§ **WHAT TO PRODUCE**: Your copy should match the entries exactly, with no images carried over.

§ **INPUT RECORDS**:

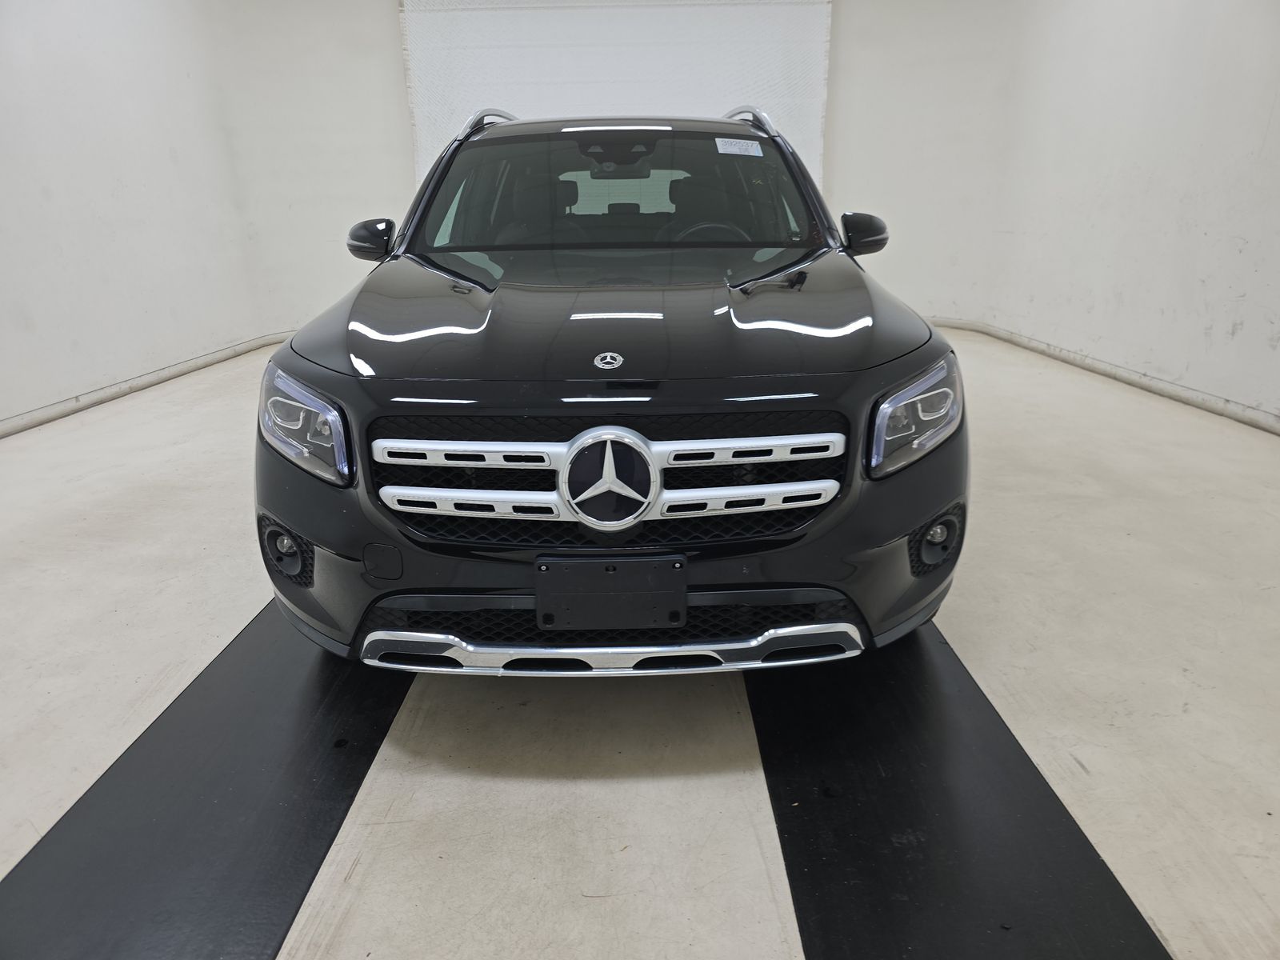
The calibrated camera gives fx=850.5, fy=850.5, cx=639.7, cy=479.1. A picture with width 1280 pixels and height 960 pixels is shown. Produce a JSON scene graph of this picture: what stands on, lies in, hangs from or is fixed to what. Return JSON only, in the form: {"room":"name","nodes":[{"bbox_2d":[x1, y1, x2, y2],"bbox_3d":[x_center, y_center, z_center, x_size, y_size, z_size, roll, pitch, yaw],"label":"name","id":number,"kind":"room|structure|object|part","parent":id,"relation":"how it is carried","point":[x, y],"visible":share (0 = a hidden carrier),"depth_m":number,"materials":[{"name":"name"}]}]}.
{"room":"garage","nodes":[
{"label":"garage","id":0,"kind":"room"},
{"bbox_2d":[0,0,273,431],"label":"left wall","id":1,"kind":"structure","parent":0,"point":[22,60],"depth_m":5.03,"materials":[{"name":"white paint"}]},
{"bbox_2d":[0,329,298,437],"bbox_3d":[-3.046,-0.328,4.492,0.089,0.081,5.553,-1,19,0],"label":"left baseboard","id":2,"kind":"structure","parent":1,"relation":"attached to","point":[123,386],"depth_m":5.14,"materials":[{"name":"white"}]},
{"bbox_2d":[208,0,1021,340],"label":"back wall","id":3,"kind":"structure","parent":0,"point":[390,12],"depth_m":6.67,"materials":[{"name":"white paint"}]},
{"bbox_2d":[399,0,831,190],"bbox_3d":[-0.159,-2.697,6.801,3.463,2.550,0.093,-1,19,0],"label":"roller door","id":4,"kind":"object","parent":3,"relation":"attached to","point":[695,95],"visible":0.56,"depth_m":6.62,"materials":[{"name":"white fabric"}]},
{"bbox_2d":[0,324,1279,959],"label":"floor","id":5,"kind":"structure","parent":0,"point":[764,880],"depth_m":2.00,"materials":[{"name":"concrete"}]},
{"bbox_2d":[0,592,414,959],"bbox_3d":[-0.842,0.503,2.058,0.602,0.021,2.728,-1,19,0],"label":"black floor strip","id":6,"kind":"object","parent":5,"relation":"on","point":[330,775],"visible":0.86,"depth_m":1.63,"materials":[{"name":"black rubber"}]},
{"bbox_2d":[255,105,969,678],"label":"car","id":7,"kind":"object","parent":5,"relation":"on","point":[338,372],"visible":0.99,"depth_m":1.85,"materials":[{"name":"metal"}]},
{"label":"headlight","id":8,"kind":"part","parent":7,"relation":"part of","materials":[{"name":"clear plastic"}]},
{"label":"mirror","id":9,"kind":"part","parent":7,"relation":"part of","materials":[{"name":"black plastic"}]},
{"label":"grille","id":10,"kind":"part","parent":7,"relation":"part of","materials":[{"name":"metal"}]},
{"bbox_2d":[536,552,687,630],"bbox_3d":[-0.055,0.232,1.733,0.311,0.159,0.059,-1,19,0],"label":"license plate holder","id":11,"kind":"object","parent":7,"relation":"attached to","point":[597,579],"visible":0.98,"depth_m":1.71,"materials":[{"name":"black plastic"}]},
{"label":"hood","id":12,"kind":"part","parent":7,"relation":"part of","materials":[{"name":"black metal"}]},
{"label":"windshield","id":13,"kind":"part","parent":7,"relation":"part of","materials":[{"name":"clear glass"}]},
{"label":"headrest","id":14,"kind":"part","parent":7,"relation":"part of","materials":[{"name":"black"}]},
{"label":"steering wheel","id":15,"kind":"part","parent":7,"relation":"part of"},
{"bbox_2d":[715,136,763,156],"bbox_3d":[0.363,-1.216,3.119,0.244,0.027,0.077,-1,19,0],"label":"windshield sticker","id":16,"kind":"object","parent":7,"relation":"attached to","point":[722,151],"visible":0.98,"depth_m":3.11,"materials":[{"name":"white paper"}]},
{"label":"mirror","id":17,"kind":"part","parent":7,"relation":"part of","materials":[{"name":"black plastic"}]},
{"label":"headlight","id":18,"kind":"part","parent":7,"relation":"part of","materials":[{"name":"clear plastic"}]},
{"bbox_2d":[751,620,1172,959],"bbox_3d":[0.550,0.511,1.970,0.593,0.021,2.279,-1,19,0],"label":"black floor mat","id":19,"kind":"object","parent":5,"relation":"on","point":[1135,910],"visible":0.85,"depth_m":1.58,"materials":[{"name":"black rubber"}]},
{"bbox_2d":[930,0,1279,429],"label":"right wall","id":20,"kind":"structure","parent":0,"point":[1278,109],"depth_m":4.75,"materials":[{"name":"white paint"}]},
{"bbox_2d":[929,314,1279,434],"bbox_3d":[2.780,-0.412,4.463,0.224,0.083,6.144,-1,19,0],"label":"right baseboard","id":21,"kind":"structure","parent":20,"relation":"attached to","point":[1265,423],"depth_m":4.96,"materials":[{"name":"white"}]}
]}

§ **ANSWER TO THIS TASK**:
The calibrated camera gives fx=850.5, fy=850.5, cx=639.7, cy=479.1. A picture with width 1280 pixels and height 960 pixels is shown. Produce a JSON scene graph of this picture: what stands on, lies in, hangs from or is fixed to what. Return JSON only, in the form: {"room":"name","nodes":[{"bbox_2d":[x1, y1, x2, y2],"bbox_3d":[x_center, y_center, z_center, x_size, y_size, z_size, roll, pitch, yaw],"label":"name","id":number,"kind":"room|structure|object|part","parent":id,"relation":"how it is carried","point":[x, y],"visible":share (0 = a hidden carrier),"depth_m":number,"materials":[{"name":"name"}]}]}.
{"room":"garage","nodes":[
{"label":"garage","id":0,"kind":"room"},
{"bbox_2d":[0,0,273,431],"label":"left wall","id":1,"kind":"structure","parent":0,"point":[22,60],"depth_m":5.03,"materials":[{"name":"white paint"}]},
{"bbox_2d":[0,329,298,437],"bbox_3d":[-3.046,-0.328,4.492,0.089,0.081,5.553,-1,19,0],"label":"left baseboard","id":2,"kind":"structure","parent":1,"relation":"attached to","point":[123,386],"depth_m":5.14,"materials":[{"name":"white"}]},
{"bbox_2d":[208,0,1021,340],"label":"back wall","id":3,"kind":"structure","parent":0,"point":[390,12],"depth_m":6.67,"materials":[{"name":"white paint"}]},
{"bbox_2d":[399,0,831,190],"bbox_3d":[-0.159,-2.697,6.801,3.463,2.550,0.093,-1,19,0],"label":"roller door","id":4,"kind":"object","parent":3,"relation":"attached to","point":[695,95],"visible":0.56,"depth_m":6.62,"materials":[{"name":"white fabric"}]},
{"bbox_2d":[0,324,1279,959],"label":"floor","id":5,"kind":"structure","parent":0,"point":[764,880],"depth_m":2.00,"materials":[{"name":"concrete"}]},
{"bbox_2d":[0,592,414,959],"bbox_3d":[-0.842,0.503,2.058,0.602,0.021,2.728,-1,19,0],"label":"black floor strip","id":6,"kind":"object","parent":5,"relation":"on","point":[330,775],"visible":0.86,"depth_m":1.63,"materials":[{"name":"black rubber"}]},
{"bbox_2d":[255,105,969,678],"label":"car","id":7,"kind":"object","parent":5,"relation":"on","point":[338,372],"visible":0.99,"depth_m":1.85,"materials":[{"name":"metal"}]},
{"label":"headlight","id":8,"kind":"part","parent":7,"relation":"part of","materials":[{"name":"clear plastic"}]},
{"label":"mirror","id":9,"kind":"part","parent":7,"relation":"part of","materials":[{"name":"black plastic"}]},
{"label":"grille","id":10,"kind":"part","parent":7,"relation":"part of","materials":[{"name":"metal"}]},
{"bbox_2d":[536,552,687,630],"bbox_3d":[-0.055,0.232,1.733,0.311,0.159,0.059,-1,19,0],"label":"license plate holder","id":11,"kind":"object","parent":7,"relation":"attached to","point":[597,579],"visible":0.98,"depth_m":1.71,"materials":[{"name":"black plastic"}]},
{"label":"hood","id":12,"kind":"part","parent":7,"relation":"part of","materials":[{"name":"black metal"}]},
{"label":"windshield","id":13,"kind":"part","parent":7,"relation":"part of","materials":[{"name":"clear glass"}]},
{"label":"headrest","id":14,"kind":"part","parent":7,"relation":"part of","materials":[{"name":"black"}]},
{"label":"steering wheel","id":15,"kind":"part","parent":7,"relation":"part of"},
{"bbox_2d":[715,136,763,156],"bbox_3d":[0.363,-1.216,3.119,0.244,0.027,0.077,-1,19,0],"label":"windshield sticker","id":16,"kind":"object","parent":7,"relation":"attached to","point":[722,151],"visible":0.98,"depth_m":3.11,"materials":[{"name":"white paper"}]},
{"label":"mirror","id":17,"kind":"part","parent":7,"relation":"part of","materials":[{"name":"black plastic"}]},
{"label":"headlight","id":18,"kind":"part","parent":7,"relation":"part of","materials":[{"name":"clear plastic"}]},
{"bbox_2d":[751,620,1172,959],"bbox_3d":[0.550,0.511,1.970,0.593,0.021,2.279,-1,19,0],"label":"black floor mat","id":19,"kind":"object","parent":5,"relation":"on","point":[1135,910],"visible":0.85,"depth_m":1.58,"materials":[{"name":"black rubber"}]},
{"bbox_2d":[930,0,1279,429],"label":"right wall","id":20,"kind":"structure","parent":0,"point":[1278,109],"depth_m":4.75,"materials":[{"name":"white paint"}]},
{"bbox_2d":[929,314,1279,434],"bbox_3d":[2.780,-0.412,4.463,0.224,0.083,6.144,-1,19,0],"label":"right baseboard","id":21,"kind":"structure","parent":20,"relation":"attached to","point":[1265,423],"depth_m":4.96,"materials":[{"name":"white"}]}
]}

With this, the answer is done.